All free subdomains support HTTPS by default through a system-wide SSL certificate. This benefits most people since you no longer need to set up and install your own SSL certificate. However, there are some important limitations to understand when configuring your website for HTTPS.
The www subdomain does not support SSL
The system-wide SSL certificates can only protect direct subdomains, which means www subdomains are not covered. For example: the domain example.ct.ws is protected with SSL, but www.example.ct.ws cannot be protected.
What works: example.ct.ws
What doesn’t work: www.example.ct.ws
Please configure your website to use the URL without the www prefix. If you have existing links or bookmarks using www, consider setting up a redirect from www to the non-www version to preserve your traffic and avoid broken links.
Subdomains of free subdomains do not support SSL
The system-wide SSL certificate can only provide HTTPS to direct subdomains of the reseller domains. Domains like example.ct.ws can be protected, but subdomains like blog.example.ct.ws cannot be protected.
What works: example.ct.ws
What doesn’t work: blog.example.ct.ws
Because of this limitation, creating subdomains of subdomains is no longer available on new hosting accounts. Older hosting accounts may still be capable of doing this, but those subdomains will not be able to have SSL support anymore.

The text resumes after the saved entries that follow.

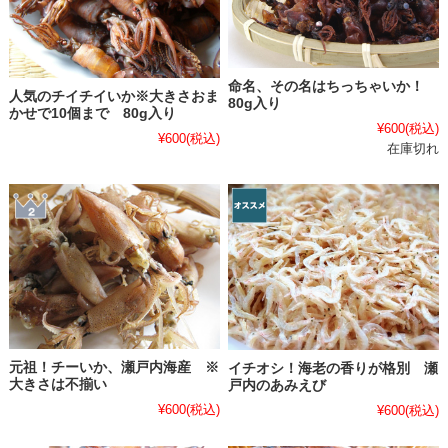
命名、その名はちっちゃいか！
人気のチイチイいか※大きさおま
80g入り
かせで10個まで 80g入り
¥600
(税込)
¥600
(税込)
在庫切れ
元祖！チーいか、瀬戸内海産 ※
イチオシ！海老の香りが格別 瀬
大きさは不揃い
戸内のあみえび
¥600
(税込)
¥600
(税込)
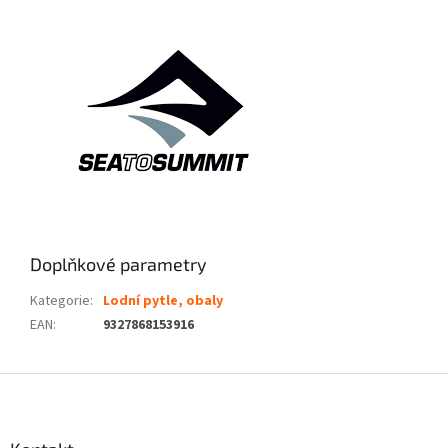
Doplňkové parametry
Kategorie
:
Lodní pytle, obaly
EAN
:
9327868153916
Z
á
p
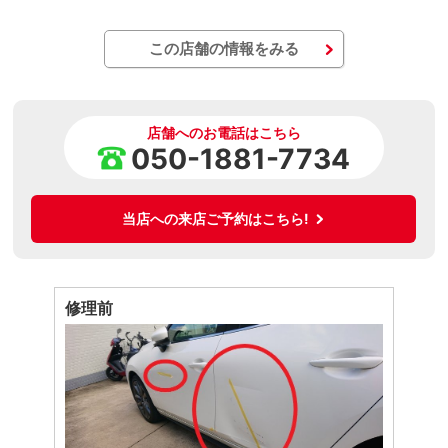
この店舗の情報をみる
店舗へのお電話はこちら
050-1881-7734
当店への来店ご予約はこちら!
修理前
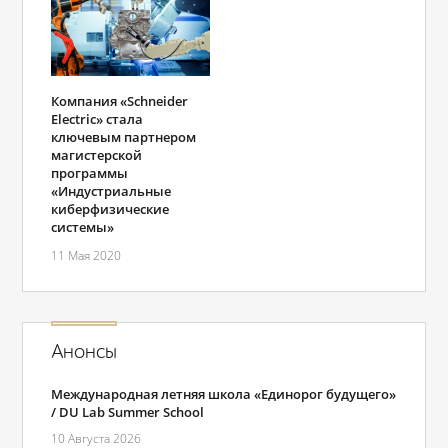
Компания «Schneider
Electric» стала
ключевым партнером
магистерской
программы
«Индустриальные
киберфизические
системы»
11 Мая 2020
Анонсы
Международная летняя школа «Единорог будущего»
/ DU Lab Summer School
10 Августа 2026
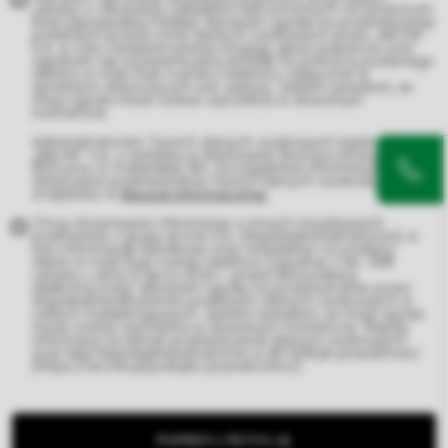
ustawy o ratowaniu zabytków nieruchomych na terytorium
Rzeczypospolitej Polskiej. Wyrażam zgodę na przetwarzanie
podanych przeze mnie danych osobowych przez „ARCHE”
S.A. w celu zarejestrowania mojego głosu poparcia oraz
zgadzam się na ewentualny kontakt za pomocą podanego
adresu e-mail i/lub numeru telefonu, wyłącznie w
sprawach dotyczących ww. petycji. Jestem świadom, że
moja zgoda może zostać wycofana w dowolnym
momencie.
Administratorem Twoich danych osobowych będzie
„ARCHE” S.A. z siedzibą w Warszawie (kod pocztowy: 02 –
801) przy ul. Puławskiej 361. Szczegółowe informacje
dotyczące przetwarzania Twoich danych osobowych
znajdziesz w
klauzuli informacyjnej
.
Chcę otrzymywać informacje o innych inicjatywach
podmiotów z grupy Arche S.A. (Współadministratorów), w
tym informacje handlowe oraz newsletter na podany
adres e-mail i/lub numer telefonu (zgodnie z art. 398
ustawy z dnia 12 lipca 2024 r. prawo komunikacji
elektronicznej). Wyrażam zgodę na przetwarzanie przez
Współadministratorów podanych danych osobowych w
celach marketingowych. Jestem świadom, że moja zgoda
może zostać wycofana w dowolnym momencie. Więcej
informacji na temat przetwarzania danych osobowych
oraz lista Współadministratorów w §5 Polityki prywatności
(https://arche.pl/polityka-prywatnosci/).
POPRZYJ PETYCJĘ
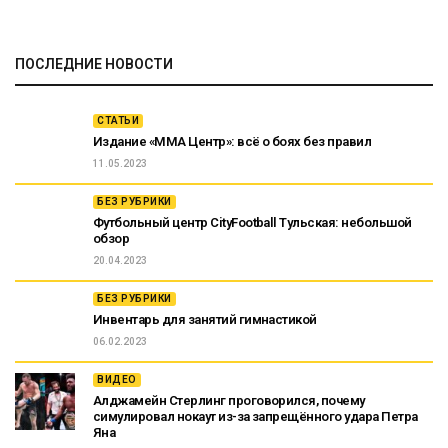
ПОСЛЕДНИЕ НОВОСТИ
СТАТЬИ
Издание «ММА Центр»: всё о боях без правил
11.05.2023
БЕЗ РУБРИКИ
Футбольный центр CityFootball Тульская: небольшой
обзор
20.04.2023
БЕЗ РУБРИКИ
Инвентарь для занятий гимнастикой
06.02.2023
ВИДЕО
Алджамейн Стерлинг проговорился, почему
симулировал нокаут из-за запрещённого удара Петра
Яна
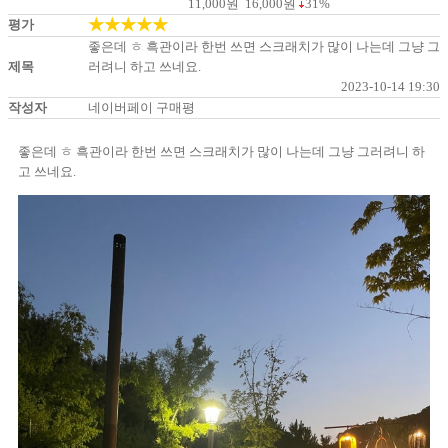
11,000
원
16,000
원
31%
★★★★★
평가
좋은데 ㅎ 흑관이라 한번 쓰면 스크래치가 많이 나는데 그냥 그
제목
러려니 하고 쓰네요.
2023-10-14 19:30
작성자
네이버페이 구매평
좋은데 ㅎ 흑관이라 한번 쓰면 스크래치가 많이 나는데 그냥 그러려니 하
고 쓰네요.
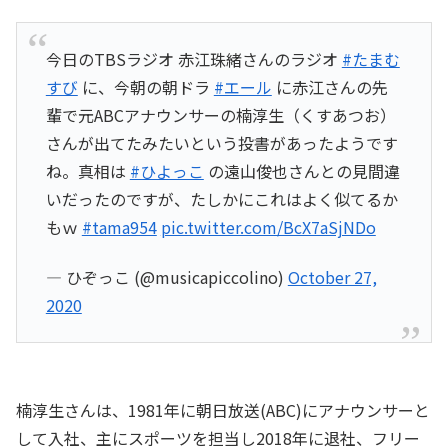
今日のTBSラジオ 赤江珠緒さんのラジオ
#たまむ
すび
に、今朝の朝ドラ
#エール
に赤江さんの先
輩で元ABCアナウンサーの楠淳生（くすあつお）
さんが出てたみたいという投書があったようです
ね。真相は
#ひよっこ
の遠山俊也さんとの見間違
いだったのですが、たしかにこれはよく似てるか
もｗ
#tama954
pic.twitter.com/BcX7aSjNDo
— ひぞっこ (@musicapiccolino)
October 27,
2020
楠淳生さんは、1981年に朝日放送(ABC)にアナウンサーと
して入社、主にスポーツを担当し2018年に退社、フリー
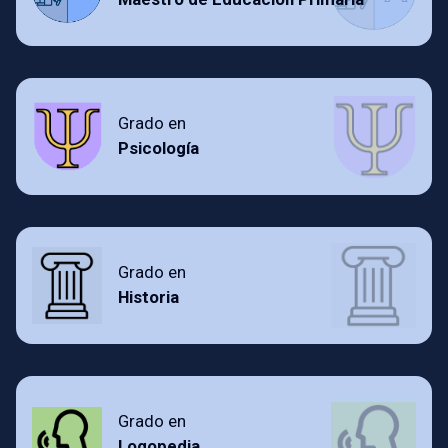
Grado en
Psicología
Grado en
Historia
Grado en
Logopedia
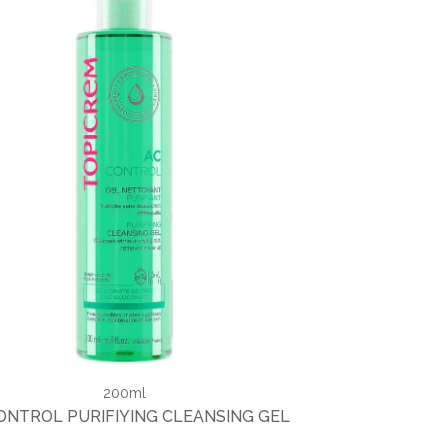
200ml
ONTROL PURIFIYING CLEANSING GEL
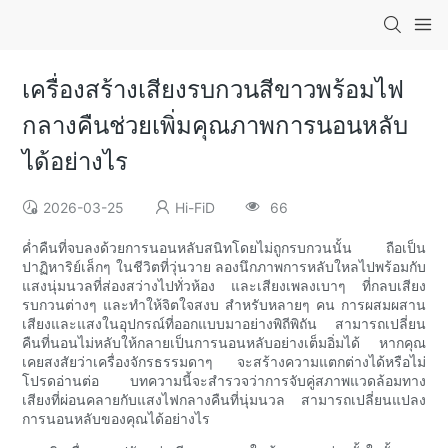
เครื่องสร้างเสียงรบกวนสีขาวพร้อมไฟ
กลางคืนช่วยเพิ่มคุณภาพการนอนหลับ
ได้อย่างไร
2026-03-25
Hi-FiD
66
ค่ำคืนที่จบลงด้วยการนอนหลับสนิทโดยไม่ถูกรบกวนนั้น ถือเป็น
ปาฏิหาริย์เล็กๆ ในชีวิตที่วุ่นวาย ลองนึกภาพการหลับใหลไปพร้อมกับ
แสงนุ่มนวลที่ส่องสว่างไปทั่วห้อง และเสียงเพลงเบาๆ ที่กลบเสียง
รบกวนต่างๆ และทำให้จิตใจสงบ สำหรับหลายๆ คน การผสมผสาน
เสียงและแสงในอุปกรณ์ที่ออกแบบมาอย่างพิถีพิถัน สามารถเปลี่ยน
คืนที่นอนไม่หลับให้กลายเป็นการนอนหลับอย่างเต็มอิ่มได้ หากคุณ
เคยสงสัยว่าเครื่องจักรธรรมดาๆ จะสร้างความแตกต่างได้หรือไม่
โปรดอ่านต่อ บทความนี้จะสำรวจว่าการจับคู่สภาพแวดล้อมทาง
เสียงที่ผ่อนคลายกับแสงไฟกลางคืนที่นุ่มนวล สามารถเปลี่ยนแปลง
การนอนหลับของคุณได้อย่างไร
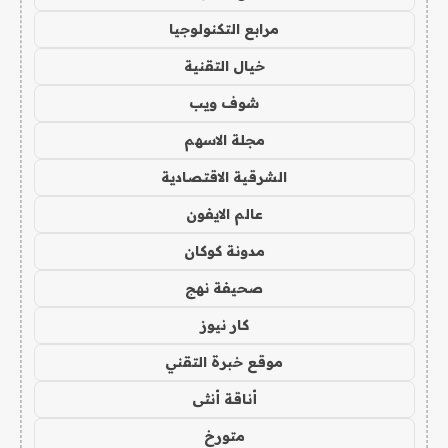
مرابع التكنولوجيا
خيال التقنية
شوف ويب
مجلة الاسهم
الشرقية الاقتصادية
عالم الايفون
مدونة كوكان
صحيفة نهج
كار نيوز
موقع خبرة التقني
أناقة أنثى
متورخ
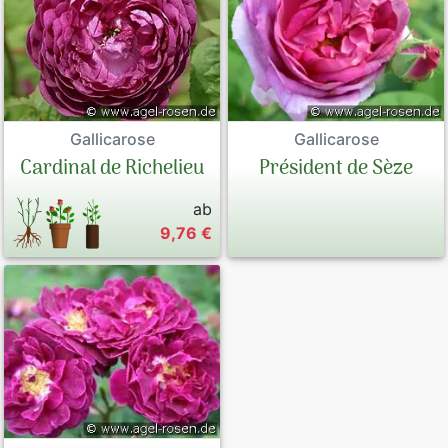
Gallicarose
Gallicarose
Cardinal de Richelieu
Président de Sèze
ab
9,76 €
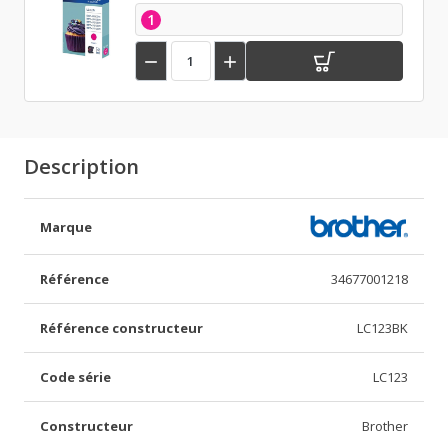
1


Description
Marque
Référence
34677001218
Référence constructeur
LC123BK
Code série
LC123
Constructeur
Brother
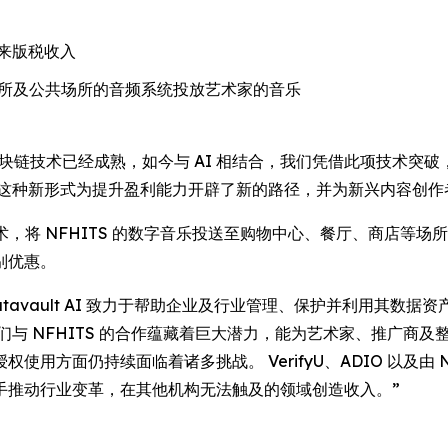
来版税收入
各类娱乐场所及公共场所的音频系统投放艺术家的音乐
表示：“区块链技术已经成熟，如今与 AI 相结合，我们凭借此项技
 这种新形式为提升盈利能力开辟了新的路径，并为新兴内容创作
IO 音频技术，将 NFHITS 的数字音乐投送至购物中心、餐厅、
别优惠。
ey 表示：“Datavault AI 致力于帮助企业及行业管理、保护并
们与 NFHITS 的合作蕴藏着巨大潜力，能为艺术家、推广商
方面仍持续面临着诸多挑战。 VerifyU、ADIO 以及由 NY
携手推动行业变革，在其他机构无法触及的领域创造收入。”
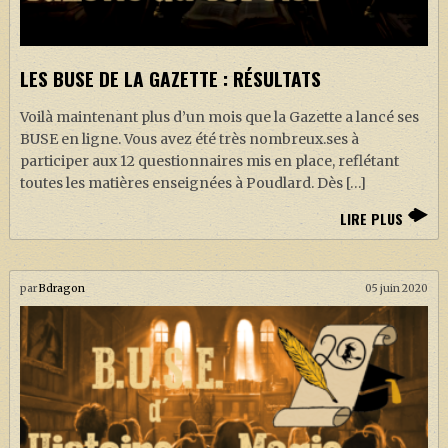
LES BUSE DE LA GAZETTE : RÉSULTATS
Voilà maintenant plus d’un mois que la Gazette a lancé ses
BUSE en ligne. Vous avez été très nombreux.ses à
participer aux 12 questionnaires mis en place, reflétant
toutes les matières enseignées à Poudlard. Dès […]
LIRE PLUS
par
Bdragon
05 juin 2020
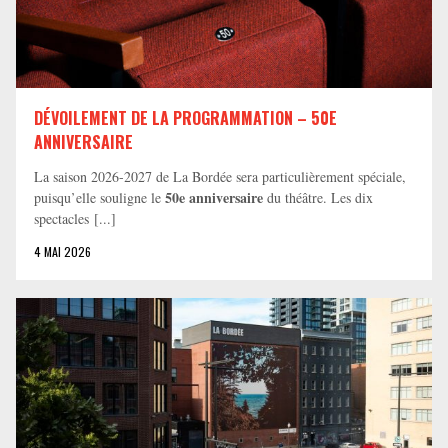
DÉVOILEMENT DE LA PROGRAMMATION – 50E
ANNIVERSAIRE
La saison 2026-2027 de La Bordée sera particulièrement spéciale,
50e anniversaire
puisqu’elle souligne le
du théâtre. Les dix
spectacles [...]
4 MAI 2026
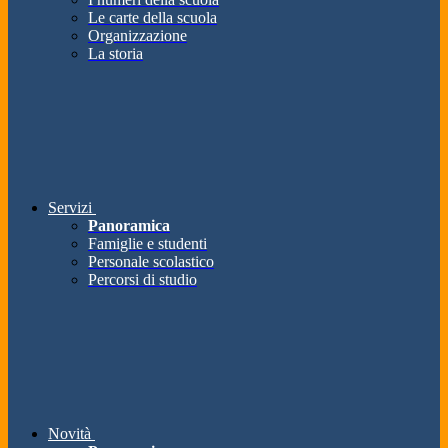
Le carte della scuola
Organizzazione
La storia
Servizi
Panoramica
Famiglie e studenti
Personale scolastico
Percorsi di studio
Novità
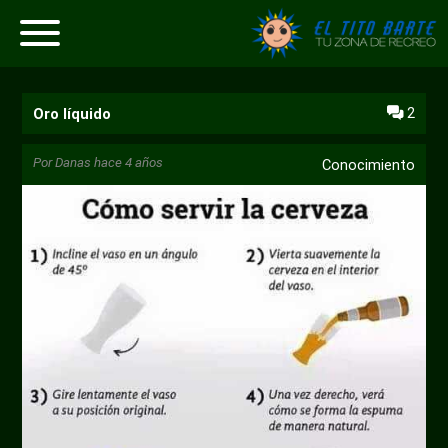
2
Oro líquido
Por
Danas
hace 4 años
Conocimiento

This limitation stems from how wildcard SSL certificates work and cannot be resolved without reverting to individual SSL certificates for each domain, which is not sustainable.
You must still configure your website to use HTTPS
Having an SSL certificate only makes your website capable of using HTTPS, it doesn’t automatically enable it. To properly implement HTTPS, you need additional configuration:
- Configure your website to use HTTPS URLs. Most website software has a setting to determine the website URL. If so, you must configure that to use
https://instead ofhttp://. How you need to do this depends on the website software being used. For WordPress, this is typically in Settings > General. For other CMS platforms or website builders, check their specific documentation for HTTPS or SSL settings. - Redirect all website traffic to HTTPS. After verifying that your website works with HTTPS, you need to enforce the use of it. See this article for more information: How to force all traffic to HTTPS - #12
SSL certificates are available instantly
The system-wide SSL certificates are active by default and applied automatically to all free subdomains. There is no setup process that needs to be done on individual domains or accounts, either manually or automatically. The moment your free subdomain is created, it’s protected with the system-wide SSL certificates.
In other words: if you’re having issues with the SSL certificate, then “waiting for it to be installed” will not help, because there is no such process.